The Holy Virgins Metrodora, Nymphodora, and Menodora (305-311), were sisters from Bithynia (Asia Minor). Distinguished for their special piety, they wanted to preserve their virginity and avoid worldly associations. They chose a solitary place for themselves in the wilderness and spent their lives in deeds of fasting and prayer.
Reports of the holy life of the virgins soon spread, since healings of the sick began to occur through their prayers. The Bithynia region was governed at that time by a man named Frontonus, who ordered that the sisters be arrested and brought before him.
At first he tried to persuade them to renounce Christ, promising great honors and rewards. But the holy sisters steadfastly confessed their faith before him, rejecting all his suggestions. They told him that they did not value the temporal things of this world, and that they were prepared to die for their Heavenly Bridegroom, for death would be their gateway to eternal life.
Four days after the death of Saint Menodora, they brought the two younger sisters Metrodora and Nymphodora to the court.
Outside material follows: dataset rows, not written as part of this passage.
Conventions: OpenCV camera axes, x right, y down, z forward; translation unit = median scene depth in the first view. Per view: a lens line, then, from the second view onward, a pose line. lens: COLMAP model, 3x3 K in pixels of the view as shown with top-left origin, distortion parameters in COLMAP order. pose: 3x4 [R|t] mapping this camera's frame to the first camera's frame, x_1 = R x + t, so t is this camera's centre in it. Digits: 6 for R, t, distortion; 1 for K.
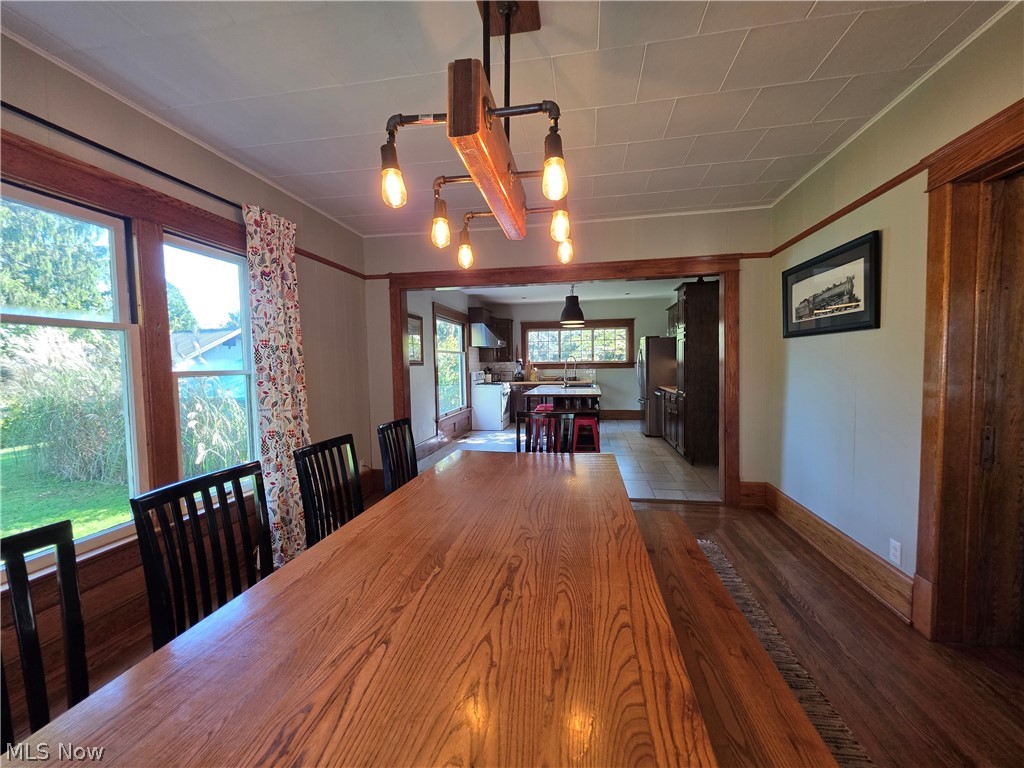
lens RADIAL K [[408.1, 0, 512.0], [0, 408.1, 384.0], [0, 0, 1]] dist [-0.000181, 0.000088]
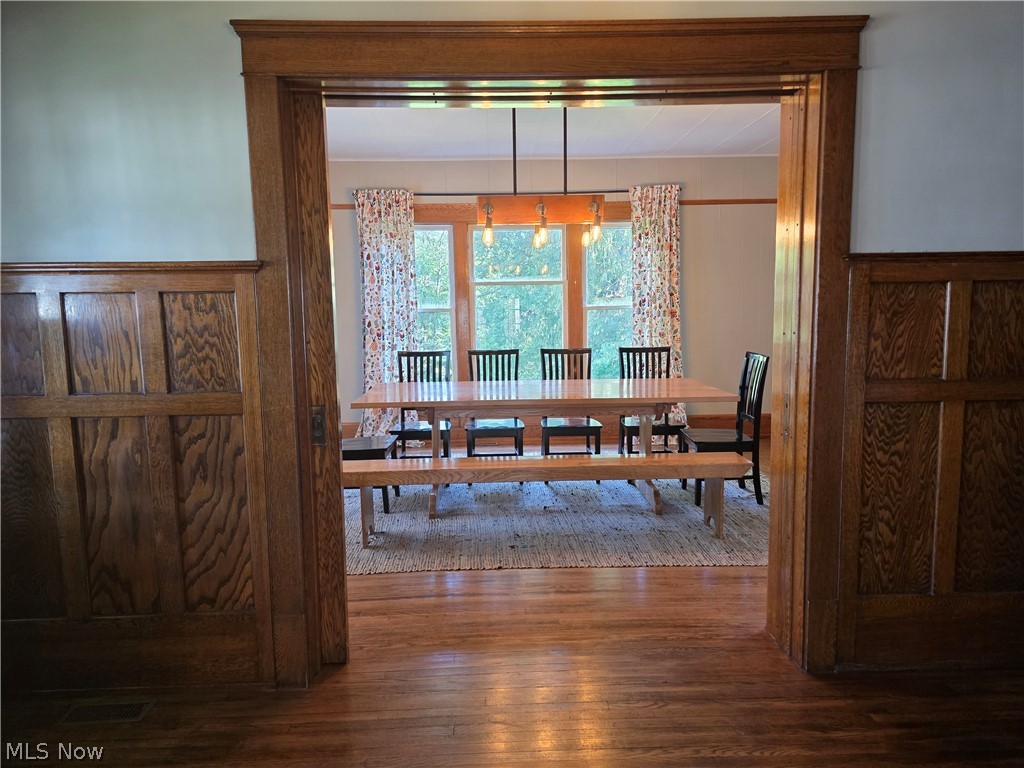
lens RADIAL K [[675.0, 0, 512.0], [0, 675.0, 384.0], [0, 0, 1]] dist [0.003734, 0.000111]
pose [[0.207229, 0.130272, -0.969580, 0.563168], [-0.033833, 0.991456, 0.125980, -0.015700], [0.977707, 0.006697, 0.209866, 0.035452]]
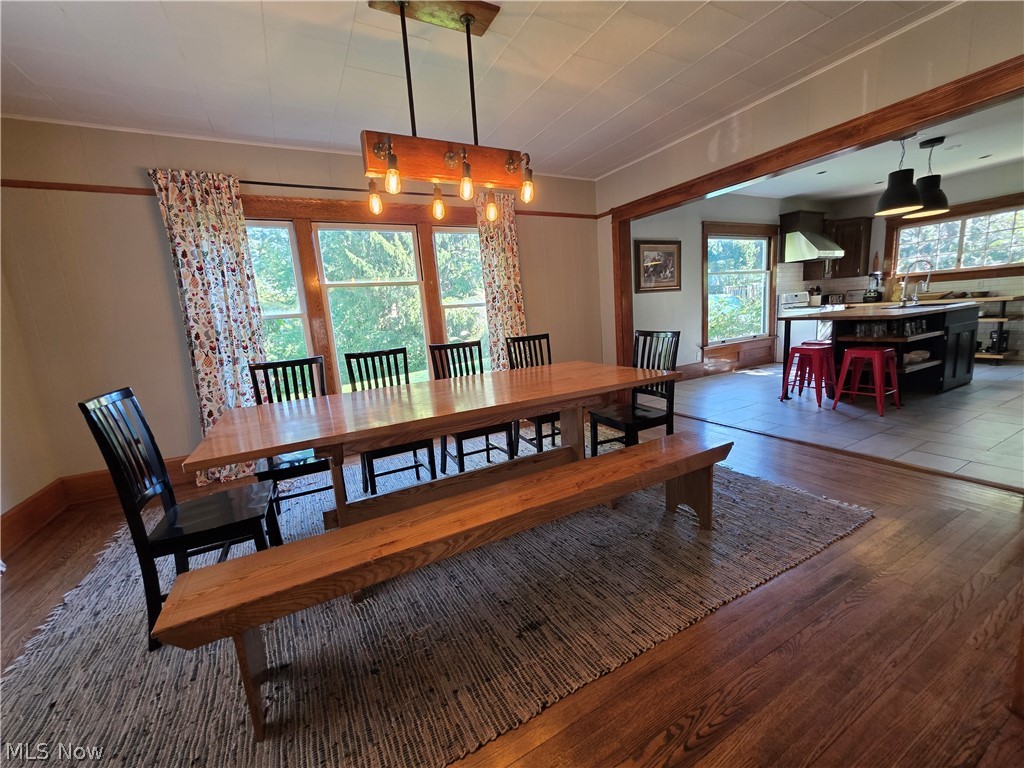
lens RADIAL K [[413.5, 0, 514.7], [0, 413.5, 381.3], [0, 0, 1]] dist [-0.001349, -0.000376]
pose [[0.619543, 0.100094, -0.778555, 0.251938], [0.022827, 0.989120, 0.145329, 0.013030], [0.784631, -0.107810, 0.610517, 0.029560]]
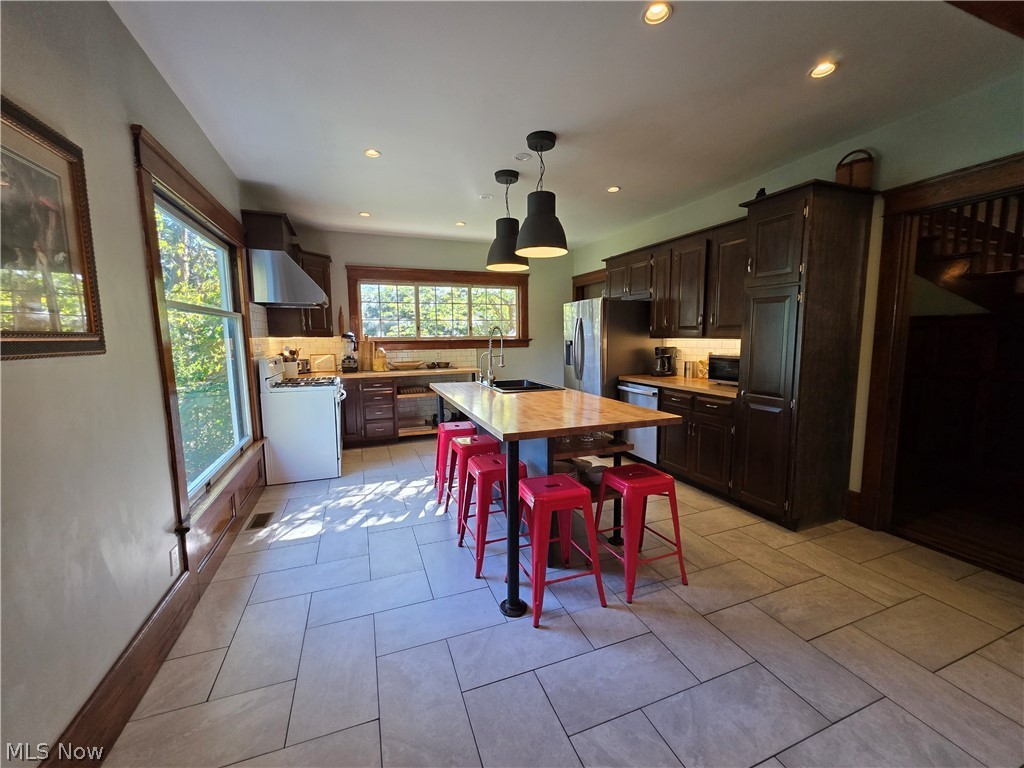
lens RADIAL K [[413.5, 0, 514.7], [0, 413.5, 381.3], [0, 0, 1]] dist [-0.001349, -0.000376]
pose [[0.852385, -0.046140, 0.520875, -0.100582], [0.018523, 0.998139, 0.058105, -0.027249], [-0.522586, -0.039879, 0.851653, 0.481998]]
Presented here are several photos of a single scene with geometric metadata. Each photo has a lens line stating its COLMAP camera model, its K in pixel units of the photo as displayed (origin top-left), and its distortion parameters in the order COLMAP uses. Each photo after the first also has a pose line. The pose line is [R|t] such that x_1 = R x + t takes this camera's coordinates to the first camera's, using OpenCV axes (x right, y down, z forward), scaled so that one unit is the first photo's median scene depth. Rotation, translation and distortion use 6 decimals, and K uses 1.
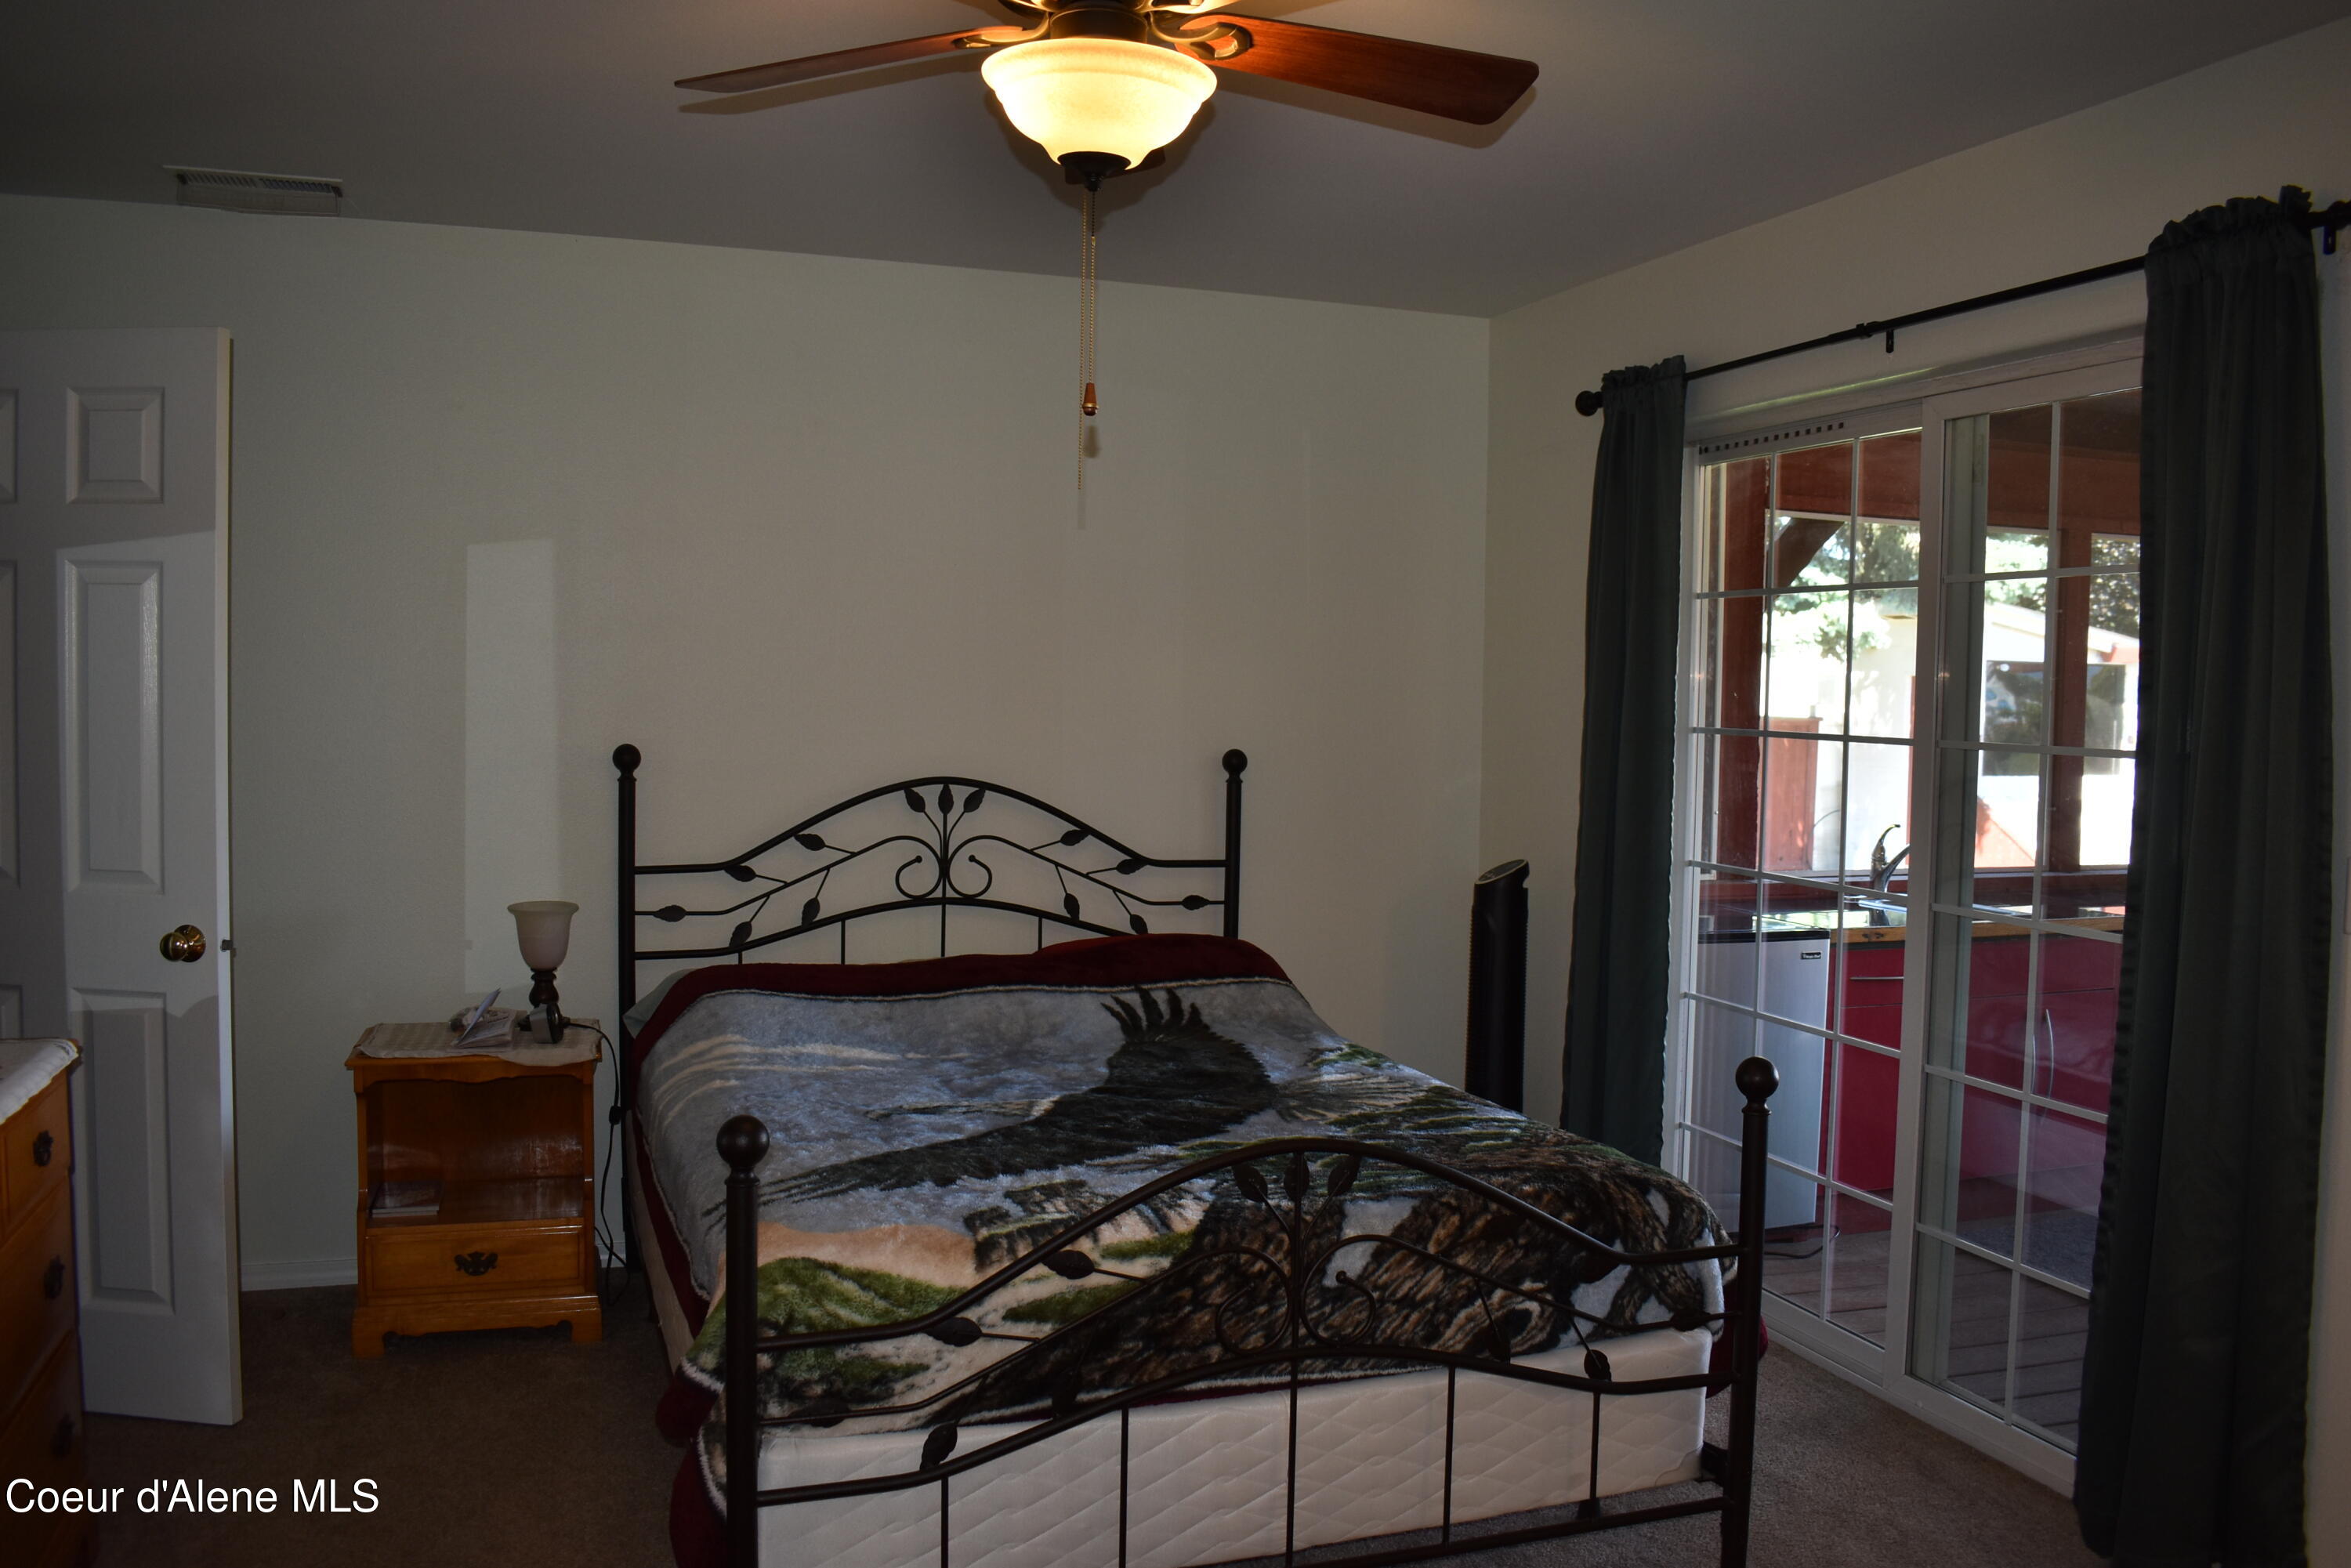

Hoping to frighten them, they showed them the battered body of their older sister. The virgins wept over her, but remained steadfast.
Then Saint Metrodora was tortured. She died, crying out to her beloved Lord Jesus Christ with her last breath.
The bodies of the holy martyrs were to be burned in a fire, but a heavy rain extinguished the blazing fire, and lightning struck down Frontonus and his servant. Christians took up the bodies of the holy sisters and reverently buried them at the so-called Warm Springs at Pythias (Bithynia).
Part of the relics of the holy martyrs are preserved on Mt. Athos in the Protection cathedral of the Saint Panteleimon Russian monastery, and the hand of Saint Metrodora is on the Holy Mountain in the monastery of the Pantocrator.